Find the string "lines" in the data, then copy every line where it is found.
Segment Start: Provided data
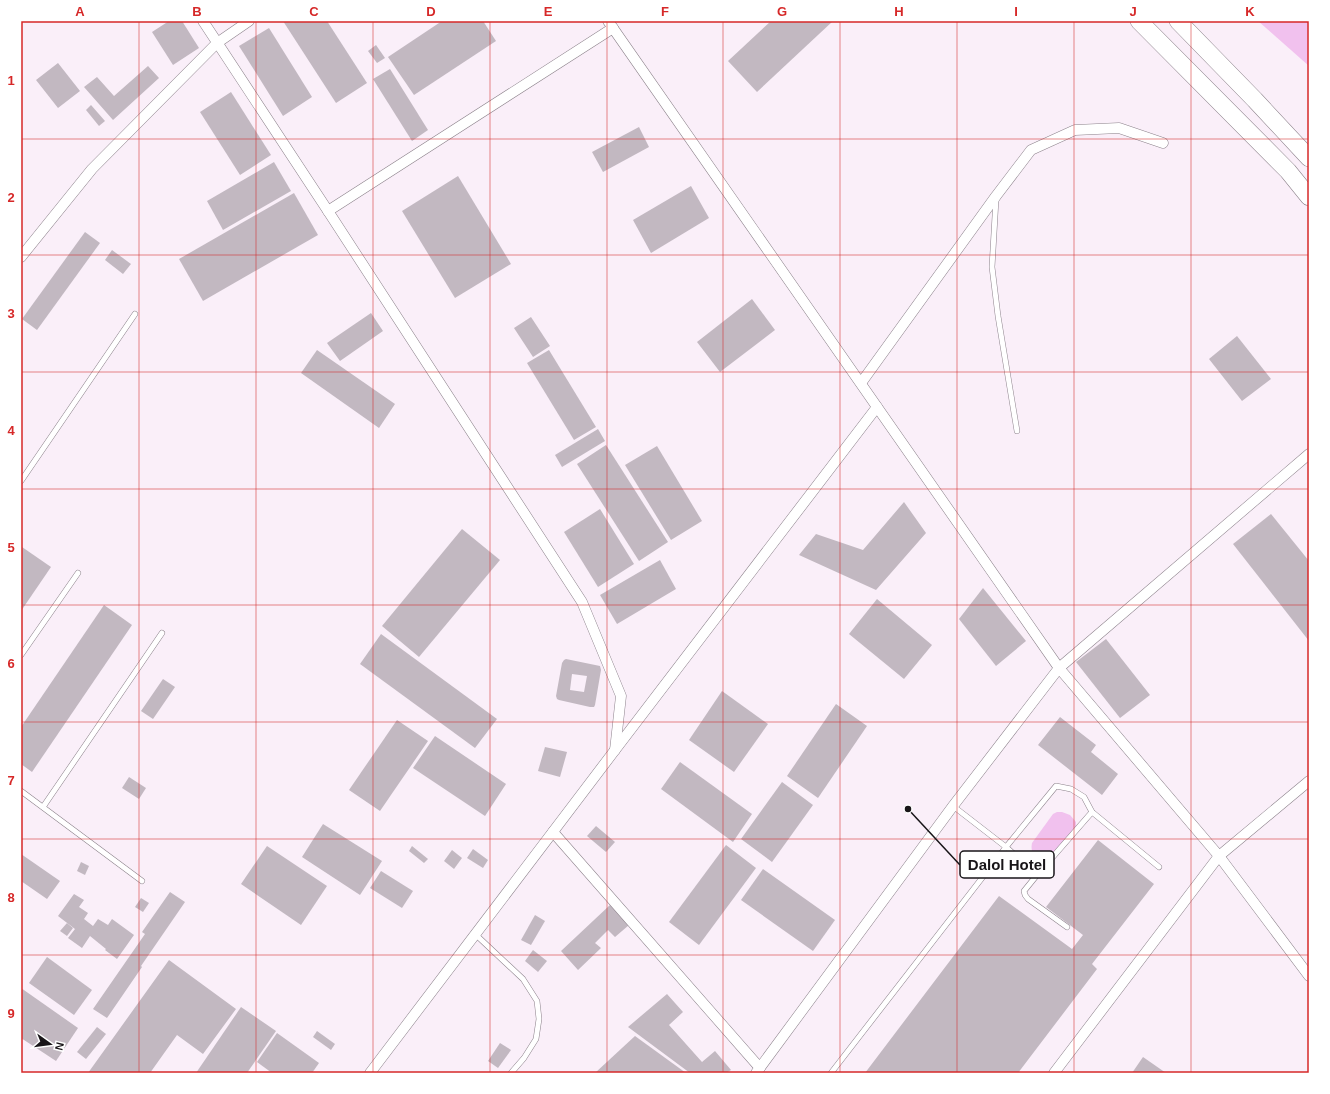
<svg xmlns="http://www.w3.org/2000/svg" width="1330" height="1094" font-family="Arial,sans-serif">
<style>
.green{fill:#f1c1ee}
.building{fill:#c2b8c1;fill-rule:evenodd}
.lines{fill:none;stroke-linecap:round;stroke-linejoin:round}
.service-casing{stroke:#8c828b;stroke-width:6}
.minor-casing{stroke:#8c828b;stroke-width:11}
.trunk-casing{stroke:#8c828b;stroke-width:18}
.service{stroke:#fff;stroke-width:5}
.minor{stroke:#fff;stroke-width:10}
.trunk{stroke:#fff;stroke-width:17}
.grid{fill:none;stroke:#d62828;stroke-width:1;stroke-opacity:0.55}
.leader{fill:none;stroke:#181518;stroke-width:1.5}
.callout-dot{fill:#181518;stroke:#fff;stroke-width:1.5}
.callout{fill:#fff;stroke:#181518;stroke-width:1.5}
.callout-label{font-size:15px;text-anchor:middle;font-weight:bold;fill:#181518}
.neatline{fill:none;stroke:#d62828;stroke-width:1.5}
.grid-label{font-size:13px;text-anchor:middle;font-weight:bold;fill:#d62828}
</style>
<rect width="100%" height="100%" fill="#faeff9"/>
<g class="green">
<polygon points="1258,21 1309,21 1309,66"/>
<path d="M 1057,812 L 1062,812 L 1070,815 L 1076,822 L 1076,831 L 1055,859 C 1042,867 1029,857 1032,843 L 1053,814 Z"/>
</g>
<g class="building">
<polygon points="169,21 182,21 199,48 173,65 152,32"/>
<polygon points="283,21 327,21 367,83 336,103"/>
<polygon points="442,21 483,21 496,41 414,95 388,57"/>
<polygon points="771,21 833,21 757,92 728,61"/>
<polygon points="269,28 312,97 283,116 239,46"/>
<polygon points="376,45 385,58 377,63 368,51"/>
<polygon points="58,63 80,91 58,108 36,80"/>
<polygon points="148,66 159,78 113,120 84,87 97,77 114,96"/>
<polygon points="390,69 428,130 412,141 373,79"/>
<polygon points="231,92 271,155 240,175 200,112"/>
<polygon points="91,105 105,121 99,126 86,110"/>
<polygon points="639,127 649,147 603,172 592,152"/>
<polygon points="274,162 291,191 223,230 207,201"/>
<polygon points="458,176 511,264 455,298 402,211"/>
<polygon points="691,186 709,218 651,253 633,220"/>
<polygon points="294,193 318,235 203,301 179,259"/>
<polygon points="85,232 100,243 37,330 22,319"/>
<polygon points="112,250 131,264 123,274 105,260"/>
<polygon points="752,299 775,330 720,372 697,342"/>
<polygon points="371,313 383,331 340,361 327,343"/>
<polygon points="531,317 550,346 533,357 514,328"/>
<polygon points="1237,336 1271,379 1242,401 1209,359"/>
<polygon points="317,350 395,404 379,428 301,373"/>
<polygon points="549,350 596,427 574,440 527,363"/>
<polygon points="598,429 605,441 562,467 555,455"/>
<polygon points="606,445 668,542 639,561 577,464"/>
<polygon points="657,446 702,521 671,540 625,465"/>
<polygon points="904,502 926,533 876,590 799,555 816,534 863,550"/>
<polygon points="600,509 634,564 598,587 564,532"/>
<polygon points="1271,514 1309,561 1309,641 1233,544"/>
<polygon points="462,529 500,560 419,657 382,626"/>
<polygon points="22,547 51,567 21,611 21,549"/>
<polygon points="660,560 676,589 617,624 600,595"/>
<polygon points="983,588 1026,641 996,666 959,619"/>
<polygon points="877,599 932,645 904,679 849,634"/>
<polygon points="104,605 132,625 32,772 21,764 21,727"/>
<polygon points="381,634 497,719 475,748 360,664"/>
<polygon points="1106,639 1150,695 1120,718 1076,662"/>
<path d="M 566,659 L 600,666 L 601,670 L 595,705 L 594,707 L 590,707 L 559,700 L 557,699 L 556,696 L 562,663 L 564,660 ZM 572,674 L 587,676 L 584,692 L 570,690 Z"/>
<polygon points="163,679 175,687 153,719 141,711"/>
<polygon points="722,691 768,724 734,772 689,740"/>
<polygon points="836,704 867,726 818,798 787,776"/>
<polygon points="1060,717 1096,745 1091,752 1118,774 1102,795 1038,745"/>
<polygon points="397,720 428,741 380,811 349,790"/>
<polygon points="435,736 506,784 485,816 413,768"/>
<polygon points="545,747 567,752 560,777 538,771"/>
<polygon points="680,762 752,814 733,842 661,789"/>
<polygon points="129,777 146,788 139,799 122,788"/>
<polygon points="782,782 813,805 772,862 741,839"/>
<polygon points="323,824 382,861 360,895 302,857"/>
<polygon points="596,826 615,842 606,852 587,836"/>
<polygon points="1098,840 1154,884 1092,964 1097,969 1018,1073 865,1073 999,896 1072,949 1083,935 1046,907"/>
<polygon points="726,845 756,868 699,945 669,922"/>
<polygon points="267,846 327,886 301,925 241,884"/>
<polygon points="412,846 428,859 424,863 409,851"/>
<polygon points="473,849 488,860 483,868 467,858"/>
<polygon points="452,850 462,858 454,869 444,861"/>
<polygon points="21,854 60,881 47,899 21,881"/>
<polygon points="81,862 89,866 85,875 77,871"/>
<polygon points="763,869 835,920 813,951 741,900"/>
<polygon points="381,871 413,891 402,908 370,888"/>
<polygon points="170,892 185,902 141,966 142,967 107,1018 93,1009 145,934 142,932"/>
<polygon points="74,894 84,900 79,907 88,913 84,919 93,926 98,919 108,925 112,919 134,935 117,959 105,950 106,949 90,936 82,948 68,938 75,929 58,916"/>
<polygon points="141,898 149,903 143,912 135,907"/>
<polygon points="610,905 629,925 615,937 608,930 595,943 601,948 578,970 561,951"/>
<polygon points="535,915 545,921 531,945 521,940"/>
<polygon points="67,923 73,928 67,936 60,931"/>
<polygon points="533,950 547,961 538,972 525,961"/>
<polygon points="47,957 92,990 74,1015 29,983"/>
<polygon points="169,960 236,1009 203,1054 177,1035 150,1073 88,1073"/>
<polygon points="21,988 78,1028 56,1061 21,1038"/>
<polygon points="667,994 683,1012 669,1025 702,1062 715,1051 731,1070 726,1073 690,1073 628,1027"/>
<polygon points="241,1007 276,1031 247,1073 196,1073"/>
<polygon points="97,1027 106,1034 86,1059 77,1052"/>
<polygon points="317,1031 335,1044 331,1050 313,1037"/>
<polygon points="277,1033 319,1063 312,1073 272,1073 257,1062"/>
<polygon points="635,1036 686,1073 595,1073"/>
<polygon points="500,1043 511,1050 498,1068 488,1061"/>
<polygon points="1143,1057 1166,1073 1132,1073"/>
</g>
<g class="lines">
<g class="service-casing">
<g id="service">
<polyline points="996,199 992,267 998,316 1017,431"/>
<polyline points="21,481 135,314"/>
<polyline points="21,655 78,573"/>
<polyline points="21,791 142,881"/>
<polyline points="953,806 1006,847 1037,875"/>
<polyline points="43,807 162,633"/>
<polyline points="1067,927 1028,899 1025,895 1024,891 1037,875 1092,812"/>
<polyline points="475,934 523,979 537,1001 539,1019 536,1039 524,1058 511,1073"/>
<polyline points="831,1073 1006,847 1056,786 1071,789 1084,797 1092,812 1159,867"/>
</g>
</g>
<g class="minor-casing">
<g id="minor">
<polyline points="203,21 328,211 582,602 621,696 615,750"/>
<polyline points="608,21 1059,668 1219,856 1309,976"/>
<polyline points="328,211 613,28"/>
<polyline points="21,257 92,169 217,43 249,21"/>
<polyline points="861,383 996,196 1031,150 1075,130 1119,128 1163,143"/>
<polyline points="553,832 760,1068"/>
<polyline points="370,1073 615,750 877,407"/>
<polyline points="756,1073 953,806 1059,668 1309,454"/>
<polyline points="1054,1073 1219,856 1309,781"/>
</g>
</g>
<g class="trunk-casing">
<g id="trunk">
<polyline points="1139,21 1288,171 1309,197"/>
<polyline points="1178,21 1255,100 1309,158"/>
</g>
</g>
<use href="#service" class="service"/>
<use href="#minor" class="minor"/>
<use href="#trunk" class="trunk"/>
</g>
<path class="grid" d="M 139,21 L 139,1073M 256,21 L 256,1073M 373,21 L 373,1073M 490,21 L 490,1073M 607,21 L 607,1073M 723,21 L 723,1073M 840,21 L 840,1073M 957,21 L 957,1073M 1074,21 L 1074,1073M 1191,21 L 1191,1073M 21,139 L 1309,139M 21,255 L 1309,255M 21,372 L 1309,372M 21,489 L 1309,489M 21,605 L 1309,605M 21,722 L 1309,722M 21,839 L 1309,839M 21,955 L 1309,955"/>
<path class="leader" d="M908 809L960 865"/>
<circle class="callout-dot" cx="908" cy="809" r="4"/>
<rect class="callout" x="960" y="851" width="94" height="27" rx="4"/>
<g class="callout-label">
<text x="1007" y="870">Dalol Hotel</text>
</g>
<rect width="1330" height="1094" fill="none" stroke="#ffffff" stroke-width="44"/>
<g transform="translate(50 1044) rotate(104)" stroke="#ffffff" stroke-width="3" paint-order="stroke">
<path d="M0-3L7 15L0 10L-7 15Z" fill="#181518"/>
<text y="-6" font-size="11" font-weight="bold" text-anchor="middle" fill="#181518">N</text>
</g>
<rect x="22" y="22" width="1286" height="1050" class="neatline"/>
<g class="grid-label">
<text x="80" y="16">A</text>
<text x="197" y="16">B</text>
<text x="314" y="16">C</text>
<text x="431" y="16">D</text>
<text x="548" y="16">E</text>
<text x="665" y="16">F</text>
<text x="782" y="16">G</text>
<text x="899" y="16">H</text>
<text x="1016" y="16">I</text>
<text x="1133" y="16">J</text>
<text x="1250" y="16">K</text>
<text x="11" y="85">1</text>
<text x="11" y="202">2</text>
<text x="11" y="318">3</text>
<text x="11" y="435">4</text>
<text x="11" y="552">5</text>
<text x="11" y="668">6</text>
<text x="11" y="785">7</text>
<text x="11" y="902">8</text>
<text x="11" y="1018">9</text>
</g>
</svg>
Segment End: Provided data
[Task response]
.lines{fill:none;stroke-linecap:round;stroke-linejoin:round}
<g class="lines">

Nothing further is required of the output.